> **The problem**
Your answer must hold only the lines below from the line containing "3: (30, 423, 5.02)" through the line containing "31: (52, 367, 5.18)", each reproduced exactly.

(Records shown)

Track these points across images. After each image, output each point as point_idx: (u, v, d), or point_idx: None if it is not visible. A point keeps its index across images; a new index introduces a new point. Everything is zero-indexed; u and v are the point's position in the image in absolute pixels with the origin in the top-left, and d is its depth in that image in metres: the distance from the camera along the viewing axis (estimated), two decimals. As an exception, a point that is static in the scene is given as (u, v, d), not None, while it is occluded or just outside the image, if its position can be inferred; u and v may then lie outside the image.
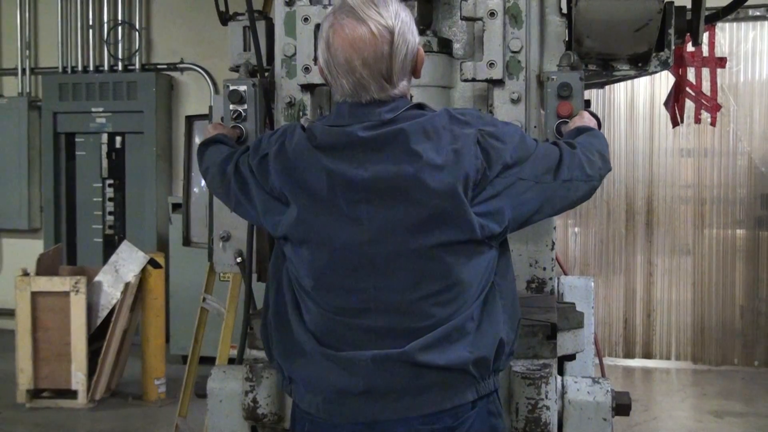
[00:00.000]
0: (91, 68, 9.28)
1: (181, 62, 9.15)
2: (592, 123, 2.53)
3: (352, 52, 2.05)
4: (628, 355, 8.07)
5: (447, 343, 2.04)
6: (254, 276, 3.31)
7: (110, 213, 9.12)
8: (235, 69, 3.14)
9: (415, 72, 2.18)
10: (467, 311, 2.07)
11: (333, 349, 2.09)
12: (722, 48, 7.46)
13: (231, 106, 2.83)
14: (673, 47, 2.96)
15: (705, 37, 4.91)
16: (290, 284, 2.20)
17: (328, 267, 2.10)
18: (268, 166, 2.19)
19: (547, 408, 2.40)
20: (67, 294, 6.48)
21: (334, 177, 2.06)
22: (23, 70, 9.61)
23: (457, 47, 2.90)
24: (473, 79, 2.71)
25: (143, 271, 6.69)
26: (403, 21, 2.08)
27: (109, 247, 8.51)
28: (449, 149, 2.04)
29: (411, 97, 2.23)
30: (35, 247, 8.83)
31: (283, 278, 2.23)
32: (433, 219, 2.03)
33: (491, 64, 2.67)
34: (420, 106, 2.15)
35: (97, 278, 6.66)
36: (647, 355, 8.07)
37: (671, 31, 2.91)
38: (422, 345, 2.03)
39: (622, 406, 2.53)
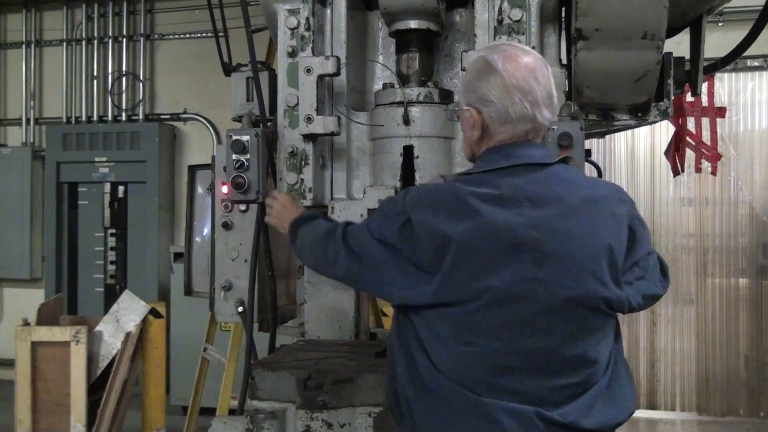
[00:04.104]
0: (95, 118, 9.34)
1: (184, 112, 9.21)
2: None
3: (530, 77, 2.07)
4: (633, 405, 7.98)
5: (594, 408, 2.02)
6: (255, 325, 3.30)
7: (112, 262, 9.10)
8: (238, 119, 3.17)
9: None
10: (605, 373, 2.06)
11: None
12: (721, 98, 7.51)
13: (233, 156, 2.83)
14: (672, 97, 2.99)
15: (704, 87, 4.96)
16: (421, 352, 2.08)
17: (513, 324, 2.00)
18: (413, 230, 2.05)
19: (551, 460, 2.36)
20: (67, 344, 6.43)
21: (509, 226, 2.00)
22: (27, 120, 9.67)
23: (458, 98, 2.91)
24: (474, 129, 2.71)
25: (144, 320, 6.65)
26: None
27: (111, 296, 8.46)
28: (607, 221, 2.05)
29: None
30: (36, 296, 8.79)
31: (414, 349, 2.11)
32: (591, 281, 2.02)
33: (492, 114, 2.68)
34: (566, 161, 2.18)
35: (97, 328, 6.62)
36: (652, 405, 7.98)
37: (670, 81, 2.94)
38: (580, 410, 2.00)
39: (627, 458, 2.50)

(End Records shown)
(Records shown)

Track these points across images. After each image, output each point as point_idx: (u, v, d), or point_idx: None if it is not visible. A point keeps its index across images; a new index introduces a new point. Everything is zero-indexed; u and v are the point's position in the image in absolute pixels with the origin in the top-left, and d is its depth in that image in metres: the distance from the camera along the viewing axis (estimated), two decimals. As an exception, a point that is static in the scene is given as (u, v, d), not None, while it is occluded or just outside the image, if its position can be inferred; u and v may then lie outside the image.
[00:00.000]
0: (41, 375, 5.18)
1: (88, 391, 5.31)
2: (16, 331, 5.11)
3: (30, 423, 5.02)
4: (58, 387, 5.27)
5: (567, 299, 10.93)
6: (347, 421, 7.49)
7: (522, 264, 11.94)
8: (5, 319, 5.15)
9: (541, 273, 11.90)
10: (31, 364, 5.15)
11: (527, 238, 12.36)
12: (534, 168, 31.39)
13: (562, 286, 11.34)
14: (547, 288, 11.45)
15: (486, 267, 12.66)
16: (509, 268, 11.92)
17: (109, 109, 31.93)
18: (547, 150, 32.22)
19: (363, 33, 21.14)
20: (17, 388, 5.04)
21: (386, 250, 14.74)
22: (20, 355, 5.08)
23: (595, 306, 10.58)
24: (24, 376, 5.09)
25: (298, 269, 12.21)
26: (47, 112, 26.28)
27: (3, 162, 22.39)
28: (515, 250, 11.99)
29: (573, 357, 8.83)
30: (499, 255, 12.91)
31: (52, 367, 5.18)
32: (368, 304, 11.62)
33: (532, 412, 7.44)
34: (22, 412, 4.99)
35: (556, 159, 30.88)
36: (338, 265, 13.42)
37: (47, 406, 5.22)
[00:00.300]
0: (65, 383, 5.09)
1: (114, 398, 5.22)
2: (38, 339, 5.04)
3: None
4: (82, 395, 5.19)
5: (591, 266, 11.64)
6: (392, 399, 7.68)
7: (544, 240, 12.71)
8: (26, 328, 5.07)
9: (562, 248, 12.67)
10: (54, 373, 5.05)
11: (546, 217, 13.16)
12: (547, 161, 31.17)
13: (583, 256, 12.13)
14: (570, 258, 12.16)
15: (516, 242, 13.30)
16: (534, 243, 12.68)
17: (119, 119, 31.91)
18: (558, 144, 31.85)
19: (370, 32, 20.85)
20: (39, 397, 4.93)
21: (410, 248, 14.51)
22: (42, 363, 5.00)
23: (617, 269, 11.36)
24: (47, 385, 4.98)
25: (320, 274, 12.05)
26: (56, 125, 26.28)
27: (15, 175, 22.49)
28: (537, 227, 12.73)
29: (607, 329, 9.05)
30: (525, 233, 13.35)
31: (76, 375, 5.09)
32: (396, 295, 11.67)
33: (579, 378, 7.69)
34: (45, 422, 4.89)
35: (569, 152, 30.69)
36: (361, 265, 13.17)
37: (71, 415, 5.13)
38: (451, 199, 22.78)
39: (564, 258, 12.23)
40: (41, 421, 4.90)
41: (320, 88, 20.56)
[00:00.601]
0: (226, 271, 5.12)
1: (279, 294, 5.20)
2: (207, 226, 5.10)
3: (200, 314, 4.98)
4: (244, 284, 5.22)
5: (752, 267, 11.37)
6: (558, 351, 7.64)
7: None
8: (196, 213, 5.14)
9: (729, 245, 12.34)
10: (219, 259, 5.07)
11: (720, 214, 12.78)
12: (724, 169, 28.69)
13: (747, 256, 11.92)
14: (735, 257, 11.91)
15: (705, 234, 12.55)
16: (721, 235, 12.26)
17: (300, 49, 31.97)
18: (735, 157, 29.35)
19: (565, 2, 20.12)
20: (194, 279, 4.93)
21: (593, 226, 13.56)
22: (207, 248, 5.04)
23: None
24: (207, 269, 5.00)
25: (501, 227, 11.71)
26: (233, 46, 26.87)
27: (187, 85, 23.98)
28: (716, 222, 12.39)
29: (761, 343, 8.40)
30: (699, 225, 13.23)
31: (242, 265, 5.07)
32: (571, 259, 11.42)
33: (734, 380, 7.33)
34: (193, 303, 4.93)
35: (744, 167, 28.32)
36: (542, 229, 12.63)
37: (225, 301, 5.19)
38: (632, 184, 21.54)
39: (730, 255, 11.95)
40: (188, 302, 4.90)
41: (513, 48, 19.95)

(End Records shown)
(Records shown)

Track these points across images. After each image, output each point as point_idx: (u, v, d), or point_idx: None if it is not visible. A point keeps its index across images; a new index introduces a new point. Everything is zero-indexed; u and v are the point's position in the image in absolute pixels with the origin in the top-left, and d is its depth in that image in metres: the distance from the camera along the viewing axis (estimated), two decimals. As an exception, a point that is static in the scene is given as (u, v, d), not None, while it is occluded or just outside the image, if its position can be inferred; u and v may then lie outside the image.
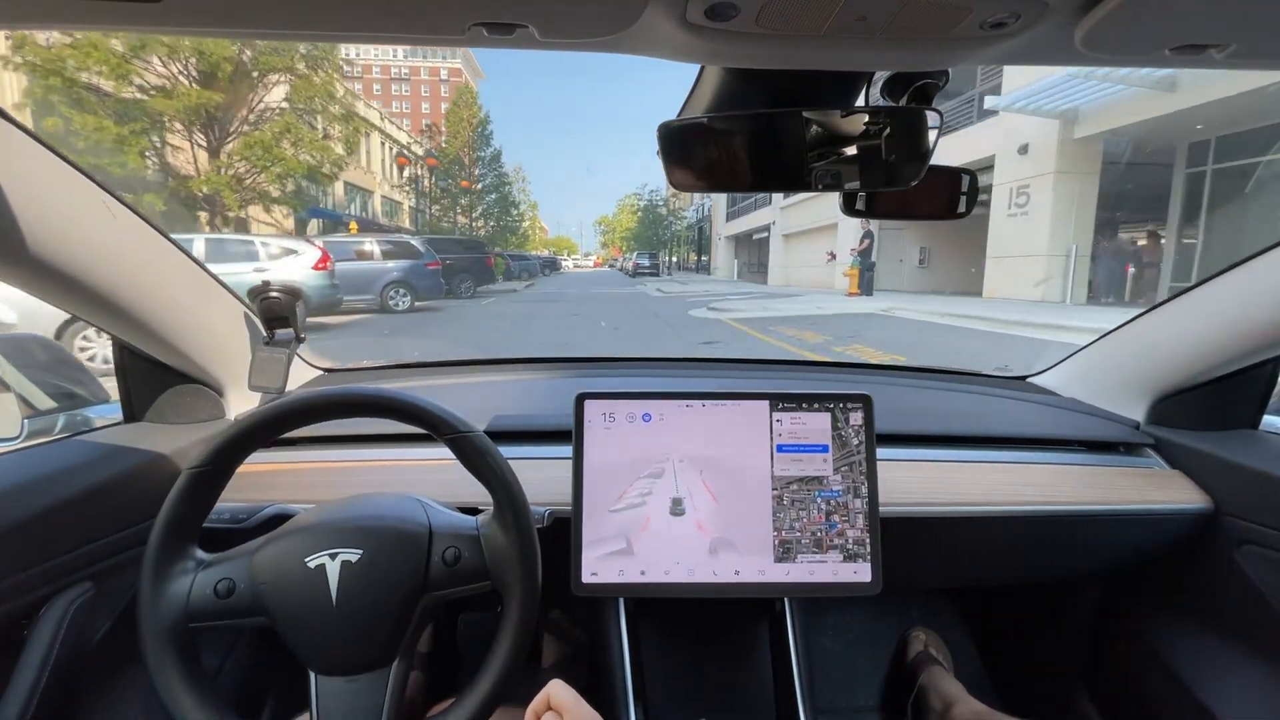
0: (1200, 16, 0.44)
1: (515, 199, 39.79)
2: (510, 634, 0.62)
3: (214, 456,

(End Records shown)

> **Written solution**
3: (30, 423, 5.02)
4: (58, 387, 5.27)
5: (567, 299, 10.93)
6: (347, 421, 7.49)
7: (522, 264, 11.94)
8: (5, 319, 5.15)
9: (541, 273, 11.90)
10: (31, 364, 5.15)
11: (527, 238, 12.36)
12: (534, 168, 31.39)
13: (562, 286, 11.34)
14: (547, 288, 11.45)
15: (486, 267, 12.66)
16: (509, 268, 11.92)
17: (109, 109, 31.93)
18: (547, 150, 32.22)
19: (363, 33, 21.14)
20: (17, 388, 5.04)
21: (386, 250, 14.74)
22: (20, 355, 5.08)
23: (595, 306, 10.58)
24: (24, 376, 5.09)
25: (298, 269, 12.21)
26: (47, 112, 26.28)
27: (3, 162, 22.39)
28: (515, 250, 11.99)
29: (573, 357, 8.83)
30: (499, 255, 12.91)
31: (52, 367, 5.18)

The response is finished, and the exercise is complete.